According to Garrett’s preliminary Phase I findings:
— The top abuser’s computer showed 76,240 visits to “inappropriate websites, including 8,440 hits on Facebook. There were also visits to Amazon and eBay, and the employee also was apparently selling things online during work hours.
— The second-highest abuser’s computer had 39,995 inappropriate Web searches and hits, including more than 1,000 visits to match.com, a couple visits to pornography sites and “lots of traffic” on mythirtyone.com, “which apparently has been used quite a bit by a few county employees.”
— The third-highest abuser’s computer contained 13,289 website entries on such sites as Amazon and eBay, as well as 404 on dating websites, more than 5,000 visits to Facebook and 3,000 visits to mythirtyone.com.
— The fourth-highest abuser’s computer showed 12,953 web entries to dating sites and 8,778 posts to Facebook.
Two of the 18 computers appear to have “little to no usage on them whatsoever,” Garrett said. Among the remaining 16, there were 160,129 inappropriate Web searches found.
“That tells us that we’re probably going to find a lot of stuff in the emails also,” Garrett said.
Garrett noted that “quite a few computers” he examined appear to have been used by “casual users of the Internet” — those who, over a two- or three-year period, had 669 inappropriate web searches while at work, for example. “And their inappropriate use would have been (limited to) Facebook, some Web searches, some eBay searches, Amazon, those types of things,” Garrett said.
“Six-hundred-sixty-nine hits over a two- to three-year period is not extreme,” Garrett added. “But some of these that are close to 30,000, 40,000, 70,000 is extreme.
“It’s very alarming. It looks to us that on a few — on probably six people’s computers — we had a hard time understanding what they do for a living. It looked to us like we were examining a personal computer, not a work computer.”

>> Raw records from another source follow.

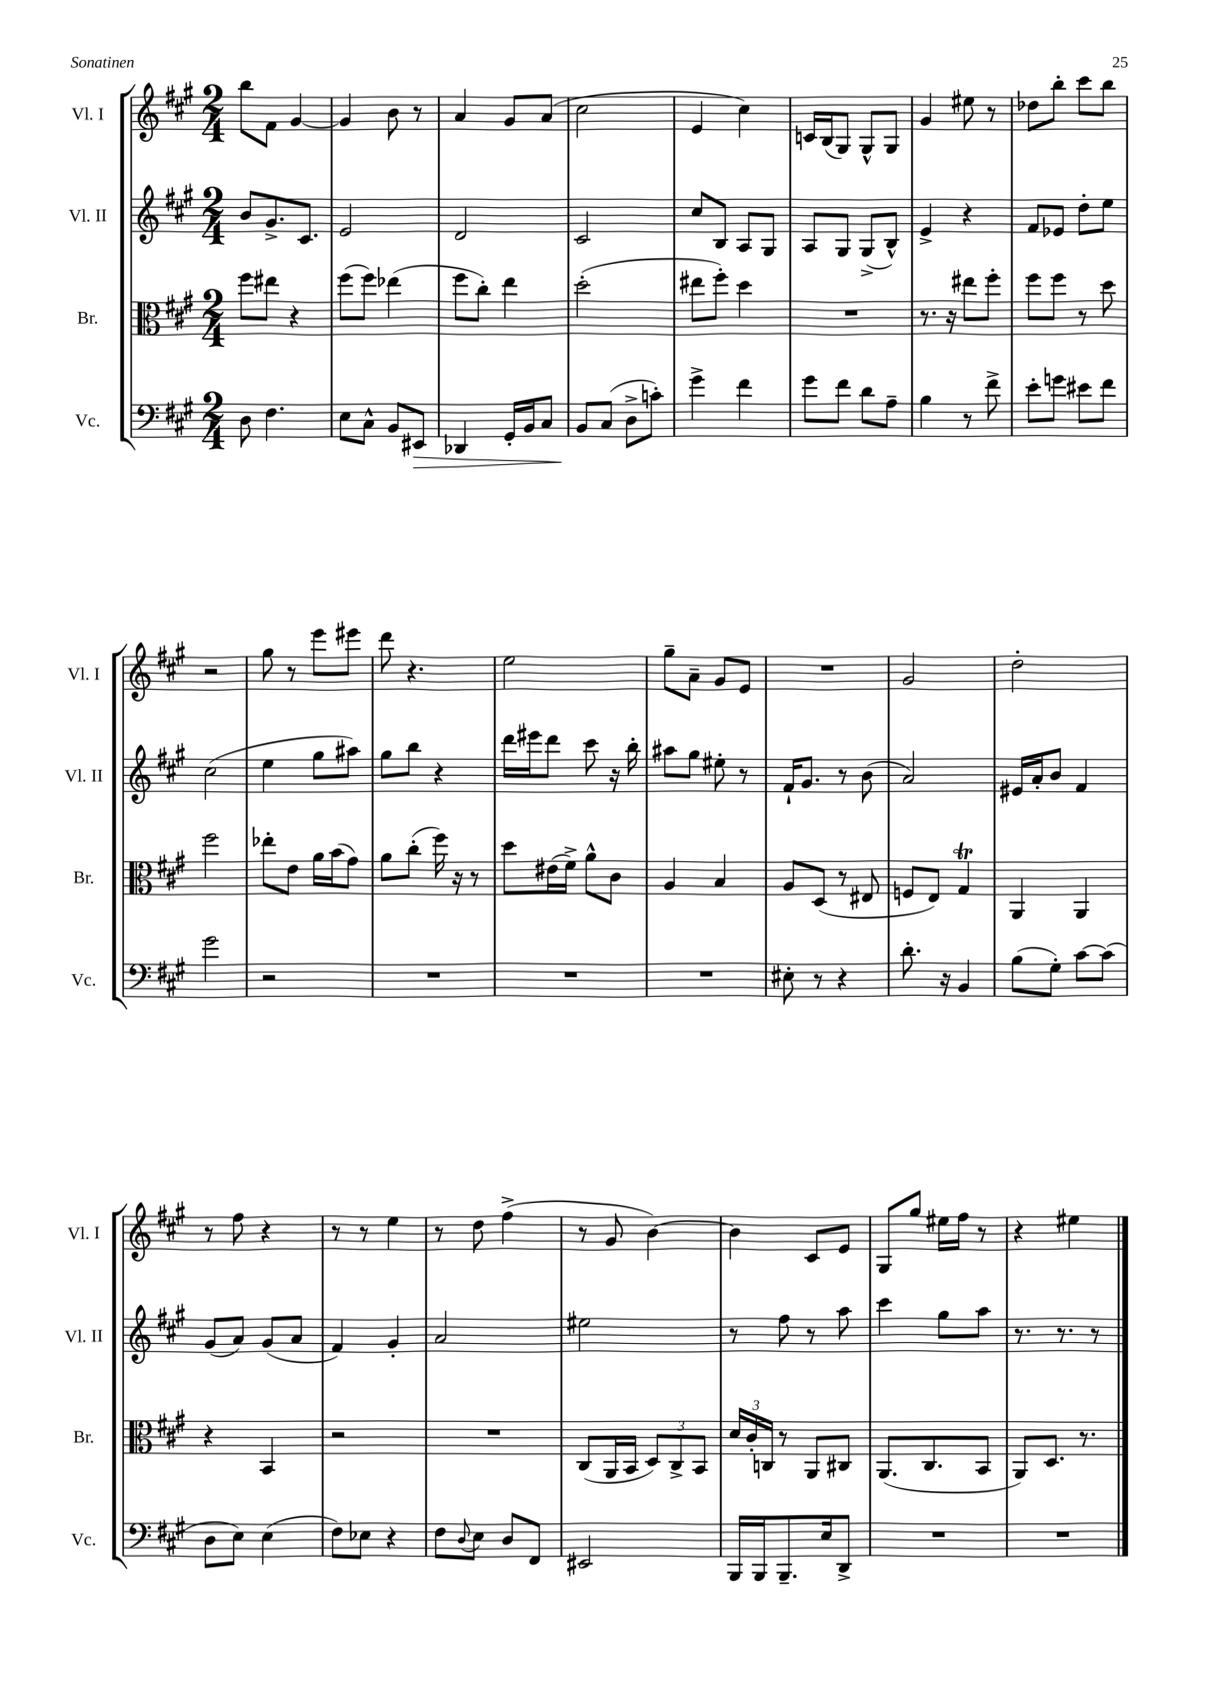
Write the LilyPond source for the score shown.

<<
\new StaffGroup <<
\new Staff = "s0" \with { instrumentName = "Vl. I" shortInstrumentName = "Vl. I" } {
    \clef treble \key a \major \numericTimeSignature \time 2/4
    b''8 fis'8 gis'4~ |
    gis'4 b'8 r8 |
    a'4 gis'8 a'8( |
    cis''2 |
    e'4 cis''4) |
    c'16 b16( gis8) gis8-^ gis8 |
    gis'4 eis''8 r8 |
    des''8 b''8-. cis'''8 b''8 |
    r2 |
    gis''8 r8 e'''8 eis'''8 |
    d'''8 r4. |
    e''2 |
    gis''8-- a'8-- gis'8 e'8 |
    R2 |
    gis'2 |
    d''2-. |
    r8 fis''8 r4 |
    r8 r8 e''4 |
    r8 d''8 fis''4->( |
    r8 gis'8 b'4~) |
    b'4 cis'8 e'8 |
    gis8 gis''8 eis''16 fis''16 r8 |
    r4 eis''4 \bar "|." |
}
\new Staff = "s1" \with { instrumentName = "Vl. II" shortInstrumentName = "Vl. II" } {
    \clef treble \key a \major \numericTimeSignature \time 2/4
    b'8 gis'8.-> cis'8. |
    e'2 |
    d'2 |
    cis'2 |
    cis''8 b8 a8 gis8 |
    a8 gis8 gis8->( b8-^) |
    e'4-> r4 |
    fis'8 ees'8 d''8-. e''8 |
    cis''2( |
    e''4 gis''8 ais''8) |
    gis''8 b''8 r4 |
    d'''16 eis'''16 d'''8 cis'''8 r16 b''16-. |
    ais''8 gis''8 eis''8-. r8 |
    fis'16-! gis'8. r8 b'8( |
    a'2) |
    eis'16 a'16-. b'8 fis'4 |
    gis'8( a'8) gis'8( a'8 |
    fis'4) gis'4-. |
    a'2 |
    eis''2 |
    r8 fis''8 r8 a''8 |
    cis'''4 gis''8 a''8 |
    r8. r8. r8 \bar "|." |
}
\new Staff = "s2" \with { instrumentName = "Br." shortInstrumentName = "Br." } {
    \clef alto \key a \major \numericTimeSignature \time 2/4
    fis''8 eis''8 r4 |
    fis''8( fis''8) ees''4( |
    fis''8 cis''8-.) e''4 |
    d''2-.( |
    eis''8 fis''8-.) d''4 |
    R2 |
    r8. r16 eis''8 fis''8-. |
    fis''8 fis''8 r8 d''8 |
    fis''2 |
    ees''8-. e'8 a'16 b'16( gis'8) |
    a'8 cis''8-.( fis''16) r16 r8 |
    d''8 eis'16( fis'16->) a'8-^ cis'8 |
    a4 b4 |
    a8 d8( r8 eis8 |
    f8 e8) gis4\trill |
    a,4 a,4 |
    r4 b,4 |
    r2 |
    R2 |
    cis8( a,16 b,16 \tuplet 3/2 { d8) cis8-> b,8 } |
    \tuplet 3/2 { d'16 cis'16-. c16 } r8 a,8 cis8 |
    a,8.( cis8. b,8 |
    a,8) d8. r8. \bar "|." |
}
\new Staff = "s3" \with { instrumentName = "Vc." shortInstrumentName = "Vc." } {
    \clef bass \key a \major \numericTimeSignature \time 2/4
    d8 fis4. |
    e8 cis8-^ b,8 eis,8\> |
    des,4 gis,16-. b,16 cis8 |
    b,8\! cis8( d8-> c'8-.) |
    gis'4-> fis'4 |
    gis'8 fis'8 d'8 a8-- |
    b4 r8 fis'8-> |
    e'8-. g'8 eis'8 fis'8 |
    gis'2 |
    r2 |
    R2 |
    R2 |
    R2 |
    eis8-. r8 r4 |
    d'8.-. r16 b,4 |
    b8( gis8-.) cis'8~ cis'8( |
    d8 e8) e4( |
    fis8) ees8 r4 |
    fis8 \appoggiatura { d8 } e8 d8 fis,8 |
    eis,2 |
    b,,16 b,,16 b,,8.-- e16 d,8-> |
    R2 |
    R2 \bar "|." |
}
>>
>>
\layout { \context { \Score \remove "Bar_number_engraver" } }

Some of the personal business was done on the mythirtyone.com website, which, according to Garrett, “allows people to make money from selling their friends products and services.”
“We found thousands of Web entries on these computers that had to do with the sale or promotion of mythirtyone.com to other county employees,” Garrett said. “And this was more than one employee involved; this was a couple.”
“So they’re running a business out of a county office?” asked county board member Kevin Hansen of Clifton.
“Yes, that’s correct,” Garrett responded. “What this mythirtyone website does is it allows you to sell things — there’s actually order processing going on while they’re at work, during work hours. There’s text messages to say, ‘Your order’s in,’ those types of things.”
Meanwhile, Garrett said some employees installed “remote access tools” on their work computers, allowing them to access their computers from elsewhere.
“Unfortunately, some of these tools they installed allowed data from your county to travel to Germany and back,” Garrett told the committee. “So there’s more than just misuse of time. There’s some inappropriate things that we think cause some security concerns.”